Bei diesen temperaturen, bevorzuge ich jedoch gepimpten gluehwein...thermoskanne und bier^^

Und um das fahren mach ich mir keine gedanken^^ich hab immer meinen nva schutzanzug an...somit ne ausrede...das ich nicht fahren kann...beteilige mich an den fahrtkosten..in form von : ich brings essen mit...

Dunkles hefeweizen oder bockbier ist so mein ding...hab dann allerdings immer son mix getraenk dabei^^2std vor abfahrt innen gefrierschrank.thermostasche..und ab gehts


----------



## Blauzahn (7. Oktober 2013)

*AW: Wie sollte ein Anglerbier sein?*

Die Frage ansich ist irreführend, da man Angler, wie andernorts oftmals festgestellt, nicht in einen Topf schmeissen kann.
Der Bayer säuft nur bayrisches Bier, der Norddeutsche nur Friesisch Herbes...
Lokalpatriotismus oder Werbeglauben?
Bier trinken ist mittlerweile Volkssport geworden - siehe u.a. Oktoberfest mit halbvollen und unaufgewaschenen Gläsern.

OK: Selber brauen wäre ein Ansatz, aber ich bezweifle das der Geschmack und das Wissen darum, was drin ist, den Aufwand rechtfertigen würden...

Ich trinke seit Jahren nur Bier.
Habe viel probiert nach der "Wi(e)dervereinigung" und bin trotzdem wieder beim Bier aus der Region (Vogtland) gelandet.
Wobei hier auch schon lang die Bitburger Braugruppe und die Kulmbacher die Pfoten drin haben.
Warum wohl?
Na es wird getrunken und anscheinend schmeckts nicht nur mir #g


----------



## gründler (7. Oktober 2013)

*AW: Wie sollte ein Anglerbier sein?*

Schwarz oder Bock,helles und die ganzen Mischmixe sind net meins.

Aber am liebsten Schwarzbier bevorzugt Herforder.

|wavey:


----------



## kleinerWelli (7. Oktober 2013)

*AW: Wie sollte ein Anglerbier sein?*



gründler schrieb:


> Schwarz oder Bock,helles und die ganzen Mischmixe sind net meins.
> 
> Aber am liebsten Schwarzbier bevorzugt Herforder.
> 
> |wavey:



Nunja...das mix trinke ich dann nur zur 'gaumen entlastung'nen ganzen tag schwarz oder bockbier..wenns dann noch waermer wird..ist schon ne zumutung fuern mund^^

Waers kalt bzw.eiskalt..dann waers kein problem..nur die temperatur geht mit der dauer ja hoch.

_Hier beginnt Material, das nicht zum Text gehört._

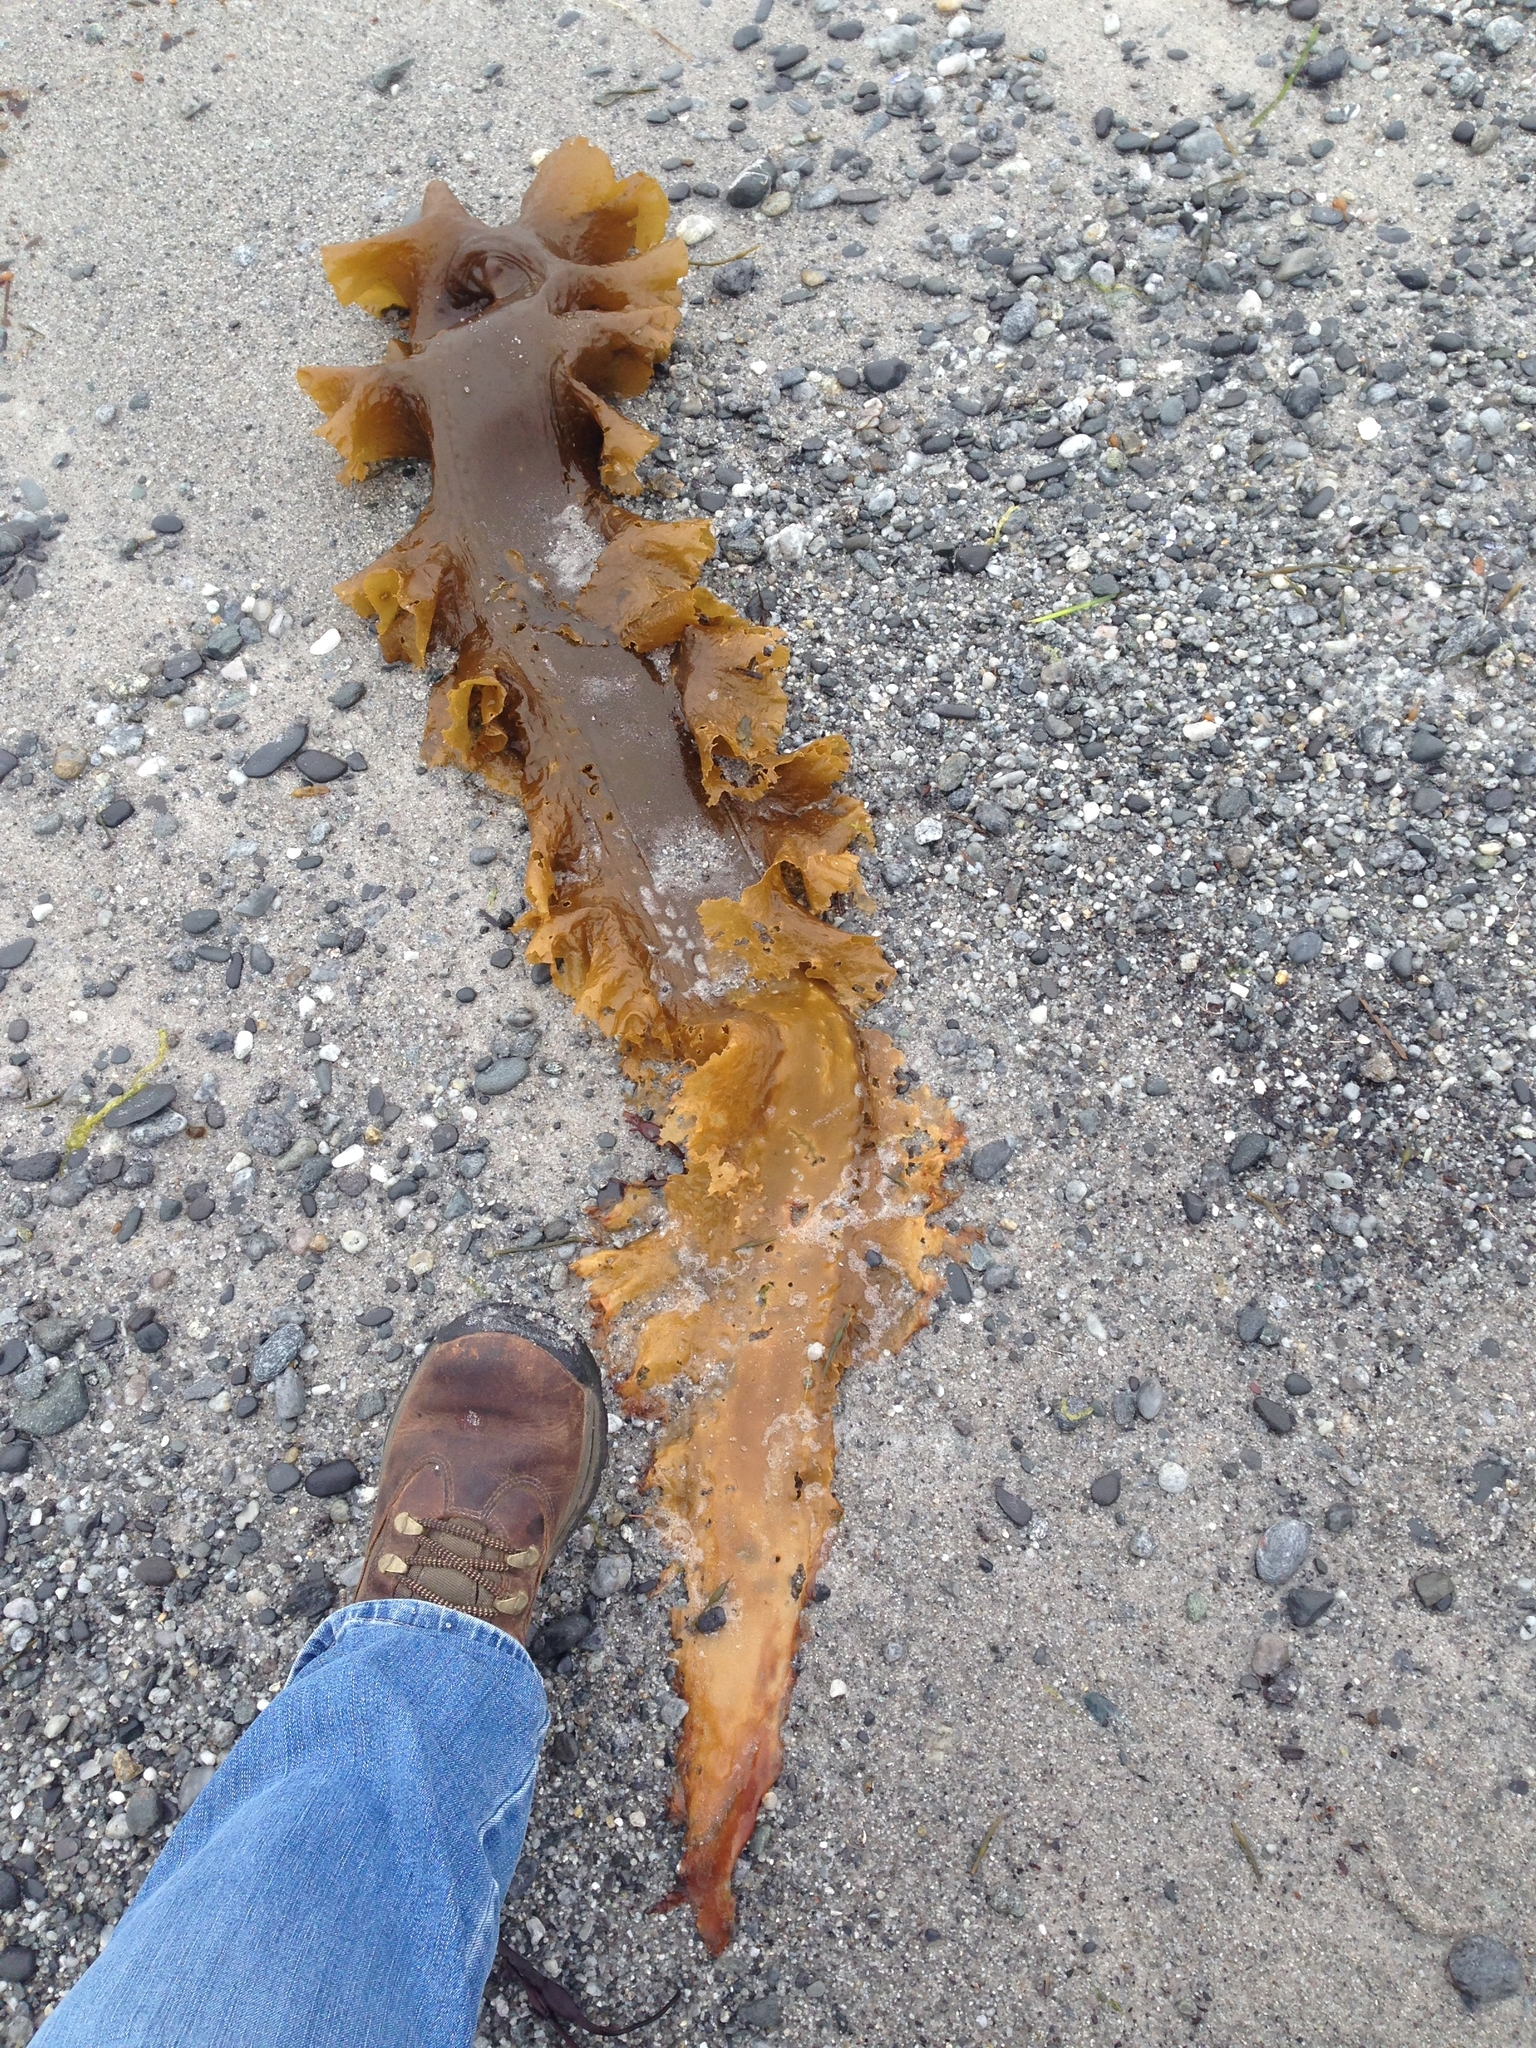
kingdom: Chromista
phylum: Ochrophyta
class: Phaeophyceae
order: Laminariales
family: Laminariaceae
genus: Saccharina
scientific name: Saccharina latissima
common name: Poor man's weather glass
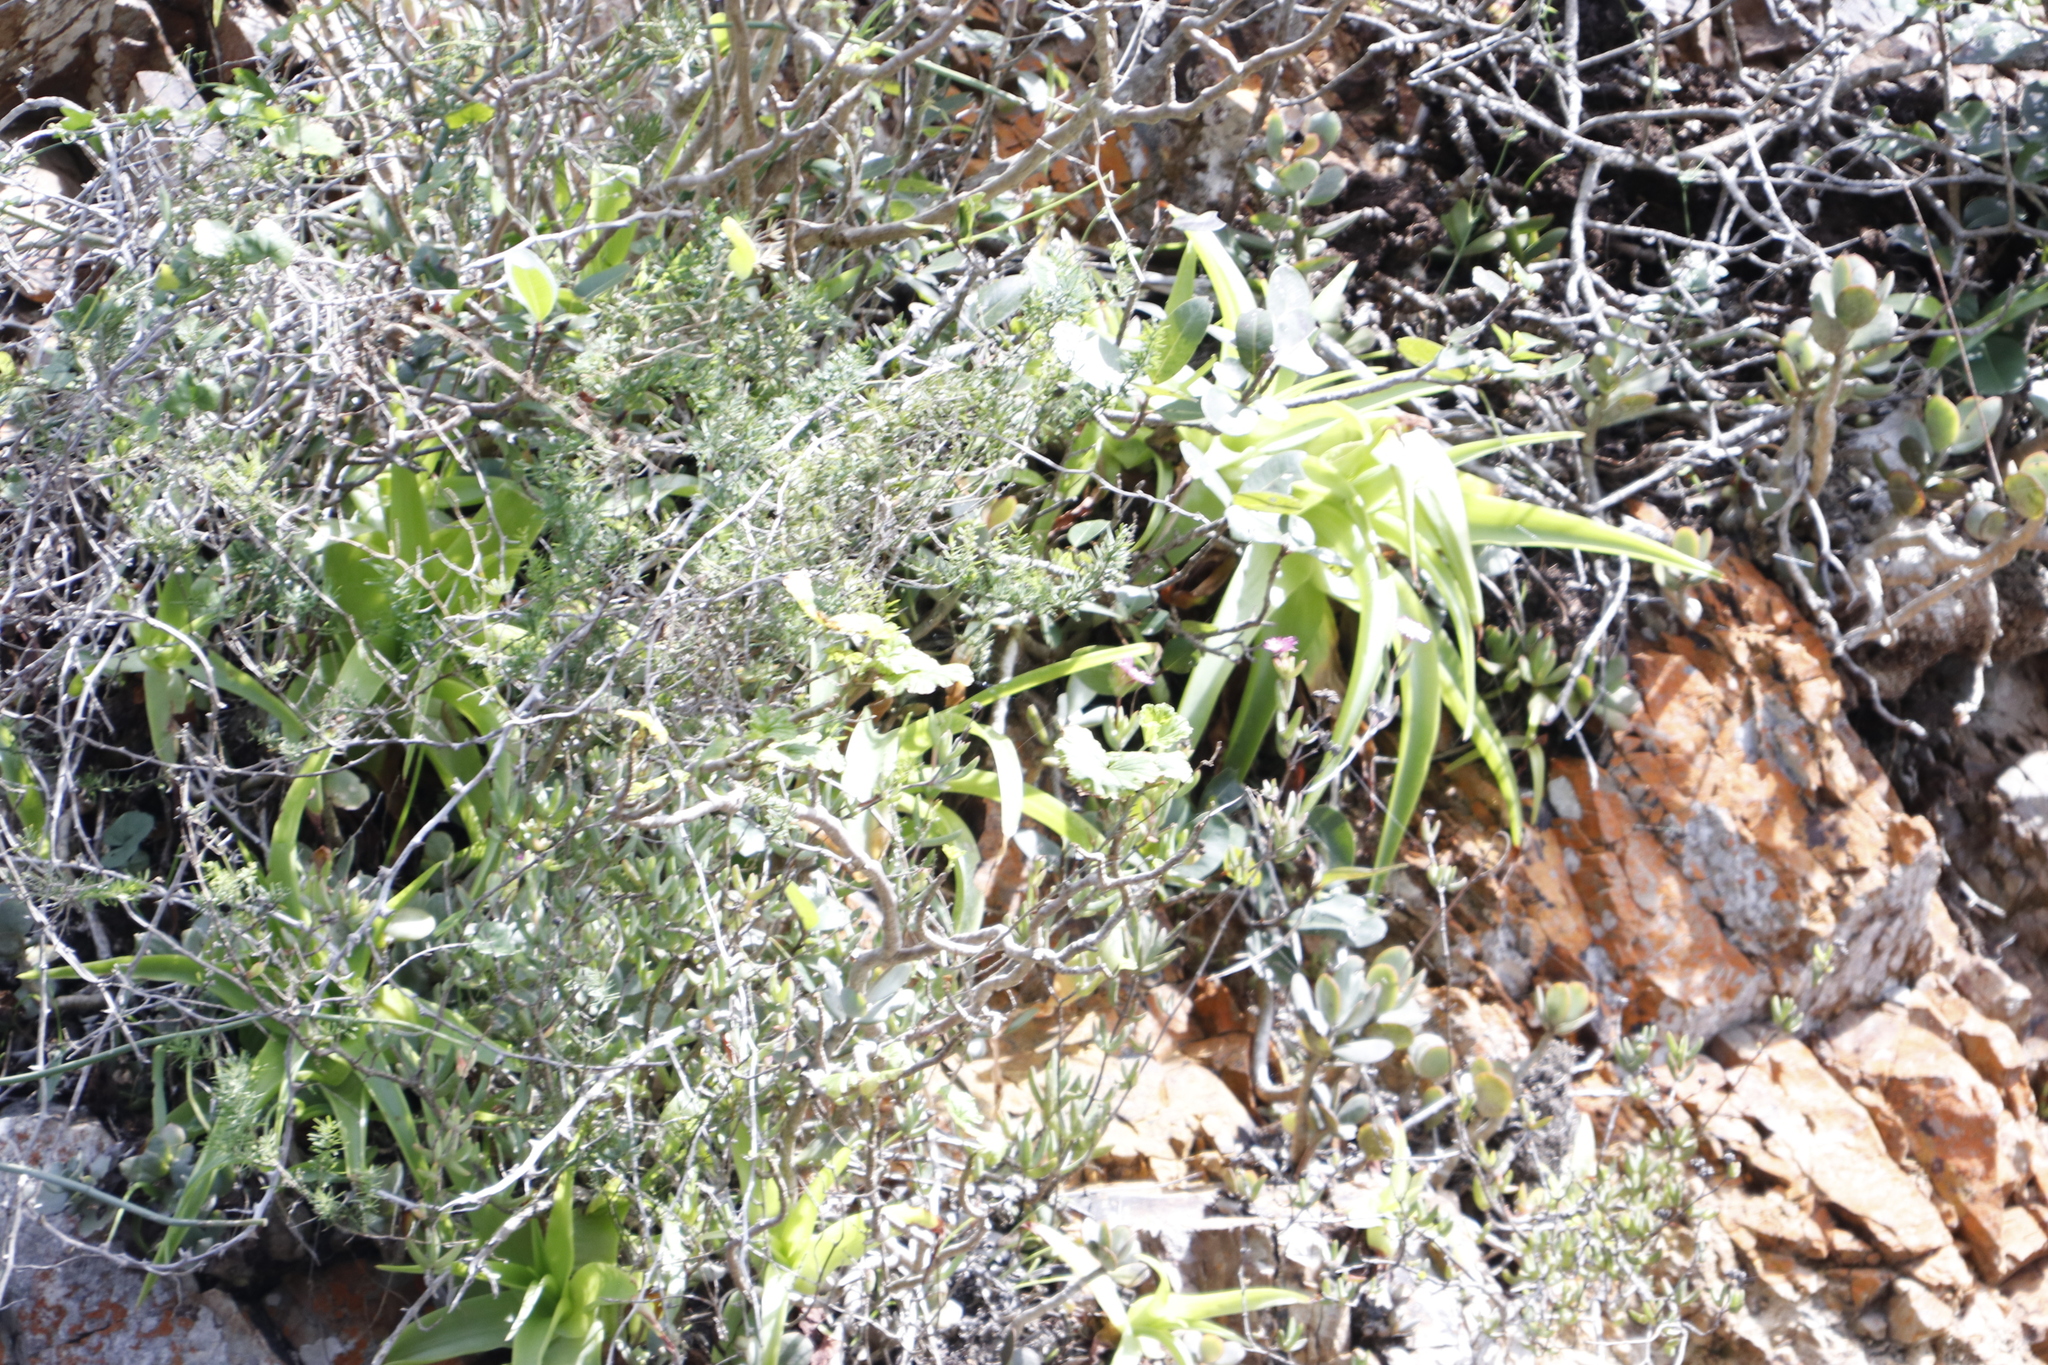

Und als frau darf man sich ja maln mix goennen...hehee


----------



## Dok (7. Oktober 2013)

*AW: Wie sollte ein Anglerbier sein?*



Blauzahn schrieb:


> Die Frage ansich ist irreführend, da man Angler, wie andernorts oftmals festgestellt, nicht in einen Topf schmeissen kann.
> Der Bayer säuft nur bayrisches Bier, der Norddeutsche nur Friesisch Herbes...
> Lokalpatriotismus oder Werbeglauben?
> Bier trinken ist mittlerweile Volkssport geworden - siehe u.a. Oktoberfest mit halbvollen und unaufgewaschenen Gläsern.
> ...



Ist halt wie so oft im Leben. »Man kennt es nicht anderes« und »Geiz ist geil« kommen zusammen.
Ich kann z.B. auch nicht verstehen, warum es Menschen gibt, die »Fix«-Produkte zum Kochen verwenden. Ist halt eine Frage der persönlichen Ansprüche und wie tief man sich mit der jeweiligen Materie befassen will. 
Dagegen kommt man auch nicht an, weil es viele überfordert.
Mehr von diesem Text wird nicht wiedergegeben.